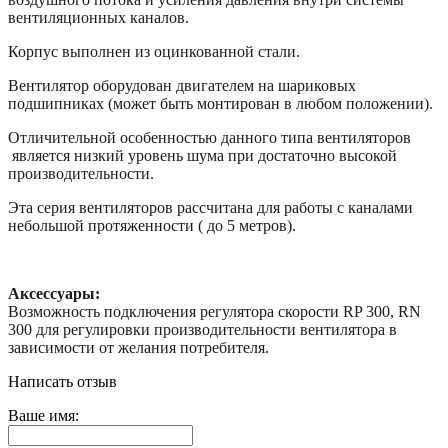
вентиляционных каналов.
Корпус выполнен из оцинкованной стали.
Вентилятор оборудован двигателем на шариковых
подшипниках (может быть монтирован в любом положении).
Отличительной особенностью данного типа вентиляторов
является низкий уровень шума при достаточно высокой
производительности.
Эта серия вентиляторов рассчитана для работы с каналами
небольшой протяженности ( до 5 метров).
Аксессуары:
Возможность подключения регулятора скорости RP 300, RN
300 для регулировки производительности вентилятора в
зависимости от желания потребителя.
Написать отзыв
Ваше имя:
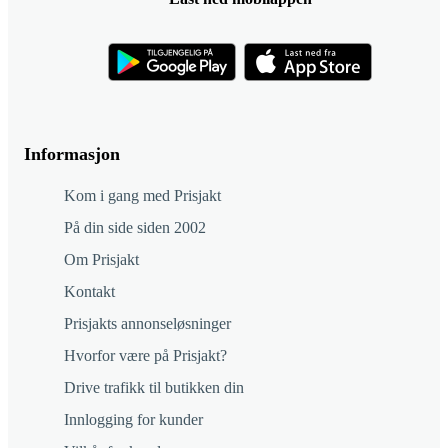
Informasjon
Kom i gang med Prisjakt
På din side siden 2002
Om Prisjakt
Kontakt
Prisjakts annonseløsninger
Hvorfor være på Prisjakt?
Drive trafikk til butikken din
Innlogging for kunder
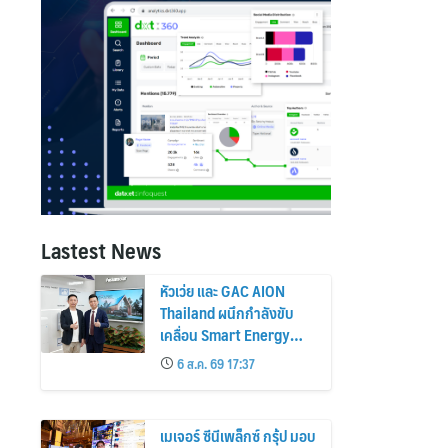
Lastest News
หัวเว่ย และ GAC AION
Thailand ผนึกกำลังขับ
เคลื่อน Smart Energy
Ecosystem เชื่อม GAC
6 ส.ค. 69 17:37
GN8 PHEV รถยนต์ MPV
ระดับพรีเมียม เข้ากับ
พลังงานแสงอาทิตย์ภายใน
เมเจอร์ ซีนีเพล็กซ์ กรุ้ป มอบ
บ้าน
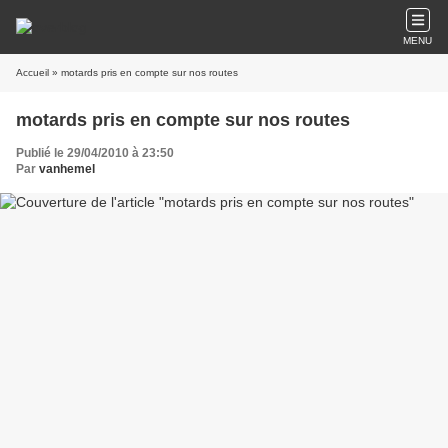
MENU
Accueil
» motards pris en compte sur nos routes
motards pris en compte sur nos routes
Publié le 29/04/2010 à 23:50
Par
vanhemel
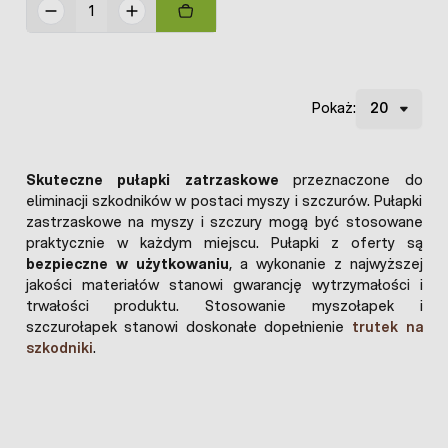
Pokaż:
Skuteczne pułapki zatrzaskowe
przeznaczone do
eliminacji szkodników w postaci myszy i szczurów. Pułapki
zastrzaskowe na myszy i szczury mogą być stosowane
praktycznie w każdym miejscu. Pułapki z oferty są
bezpieczne w użytkowaniu
, a wykonanie z najwyższej
jakości materiałów stanowi gwarancję wytrzymałości i
trwałości produktu. Stosowanie myszołapek i
szczurołapek stanowi doskonałe dopełnienie
trutek na
szkodniki
.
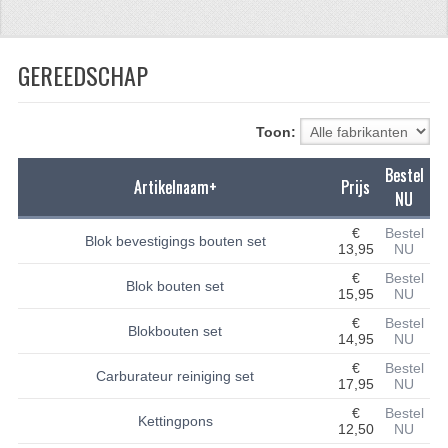
CFMOTO 500-5
GEREEDSCHAP
CFMOTO 500-A/2A / GOES 520
BRANDSTOF SYSTEEM
Toon:
LAGERS
Bestel
Artikelnaam+
Prijs
PAKKINGEN
NU
PLASTIC PARTS
€
Bestel
Blok bevestigings bouten set
13,95
NU
VERLICHTING
€
Bestel
Blok bouten set
15,95
NU
ONDERDELEN 50CC TOT 125CC
€
Bestel
Blokbouten set
14,95
NU
UNIVERSELE QUAD ONDERDELEN
€
Bestel
Carburateur reiniging set
17,95
NU
BASHAN ONDERDELEN
€
Bestel
Kettingpons
12,50
NU
BASHAN 150CC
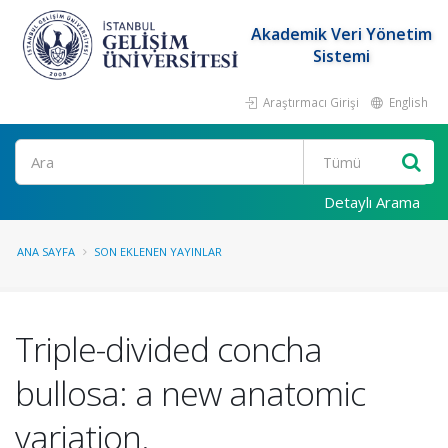
Akademik Veri Yönetim
Sistemi
Araştırmacı Girişi
English
Ara
Detaylı Arama
ANA SAYFA
SON EKLENEN YAYINLAR
Triple-divided concha
bullosa: a new anatomic
variation.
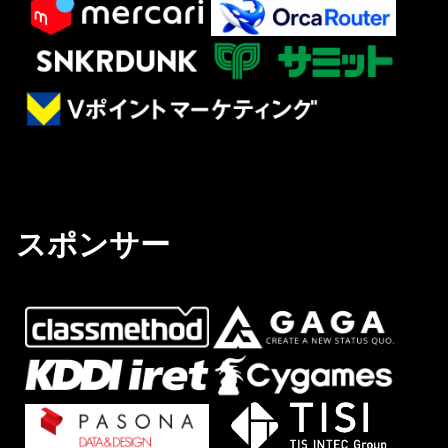
スポンサー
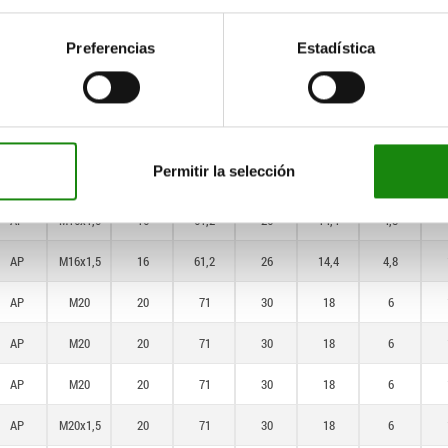
AP
M12x1,5
12
47,4
19
10,8
3,6
Preferencias
Estadística
AP
M16
16
61,2
26
14,4
4,8
AP
M16
16
61,2
26
14,4
4,8
AP
M16
16
61,2
26
14,4
4,8
Permitir la selección
AP
M16x1,5
16
61,2
26
14,4
4,8
AP
M16x1,5
16
61,2
26
14,4
4,8
AP
M16x1,5
16
61,2
26
14,4
4,8
AP
M20
20
71
30
18
6
AP
M20
20
71
30
18
6
AP
M20
20
71
30
18
6
AP
M20x1,5
20
71
30
18
6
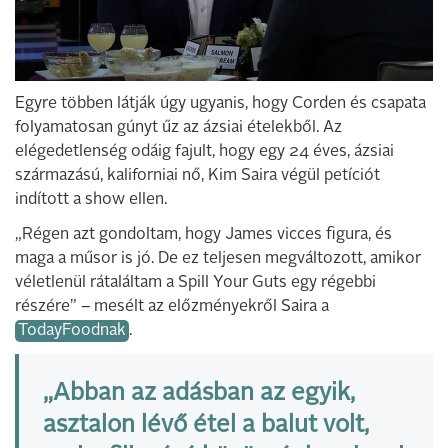
Egyre többen látják úgy ugyanis, hogy Corden és csapata
folyamatosan gúnyt űz az ázsiai ételekből. Az
elégedetlenség odáig fajult, hogy egy 24 éves, ázsiai
származású, kaliforniai nő, Kim Saira végül petíciót
indított a show ellen.
„Régen azt gondoltam, hogy James vicces figura, és
maga a műsor is jó. De ez teljesen megváltozott, amikor
véletlenül rátaláltam a Spill Your Guts egy régebbi
részére” – mesélt az előzményekről Saira a
TodayFoodnak
.
„Abban az adásban az egyik,
asztalon lévő étel a balut volt,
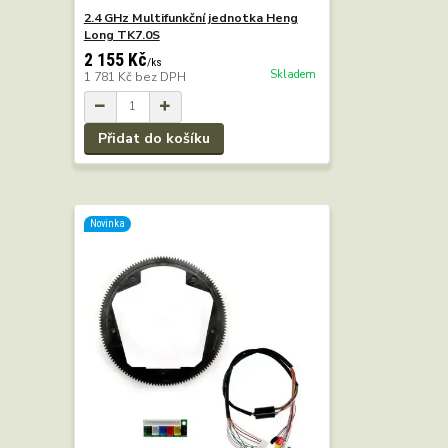
2.4 GHz Multifunkční jednotka Heng
Long TK7.0S
2 155 Kč
/
ks
Skladem
1 781 Kč
bez DPH
Přidat do košíku
Novinka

--

▶ _Exercise_
Starting with the line that holds "wykonanie z najwyższej", reproduce exactly each line up to and including the last line of the material above, and drop the pictures.

▶ _Response_
, a wykonanie z najwyższej
jakości materiałów stanowi gwarancję wytrzymałości i
trwałości produktu. Stosowanie myszołapek i
szczurołapek stanowi doskonałe dopełnienie
trutek na
szkodniki
.
CFMOTO 500-5
GEREEDSCHAP
CFMOTO 500-A/2A / GOES 520
BRANDSTOF SYSTEEM
Toon:
LAGERS
Bestel
Artikelnaam+
Prijs
PAKKINGEN
NU
PLASTIC PARTS
€
Bestel
Blok bevestigings bouten set
13,95
NU
VERLICHTING
€
Bestel
Blok bouten set
15,95
NU
ONDERDELEN 50CC TOT 125CC
€
Bestel
Blokbouten set
14,95
NU
UNIVERSELE QUAD ONDERDELEN
€
Bestel
Carburateur reiniging set
17,95
NU
BASHAN ONDERDELEN
€
Bestel
Kettingpons
12,50
NU
BASHAN 150CC
Akademik Veri Yönetim
Sistemi
Araştırmacı Girişi
English
Ara
Detaylı Arama
ANA SAYFA
SON EKLENEN YAYINLAR
Triple-divided concha
bullosa: a new anatomic
variation.
スポンサー
AP
M12x1,5
12
47,4
19
10,8
3,6
Preferencias
Estadística
AP
M16
16
61,2
26
14,4
4,8
AP
M16
16
61,2
26
14,4
4,8
AP
M16
16
61,2
26
14,4
4,8
Permitir la selección
AP
M16x1,5
16
61,2
26
14,4
4,8
AP
M16x1,5
16
61,2
26
14,4
4,8
AP
M16x1,5
16
61,2
26
14,4
4,8
AP
M20
20
71
30
18
6
AP
M20
20
71
30
18
6
AP
M20
20
71
30
18
6
AP
M20x1,5
20
71
30
18
6
Egyre többen látják úgy ugyanis, hogy Corden és csapata
folyamatosan gúnyt űz az ázsiai ételekből. Az
elégedetlenség odáig fajult, hogy egy 24 éves, ázsiai
származású, kaliforniai nő, Kim Saira végül petíciót
indított a show ellen.
„Régen azt gondoltam, hogy James vicces figura, és
maga a műsor is jó. De ez teljesen megváltozott, amikor
véletlenül rátaláltam a Spill Your Guts egy régebbi
részére” – mesélt az előzményekről Saira a
TodayFoodnak
.
„Abban az adásban az egyik,
asztalon lévő étel a balut volt,
2.4 GHz Multifunkční jednotka Heng
Long TK7.0S
2 155 Kč
/
ks
Skladem
1 781 Kč
bez DPH
Přidat do košíku
Novinka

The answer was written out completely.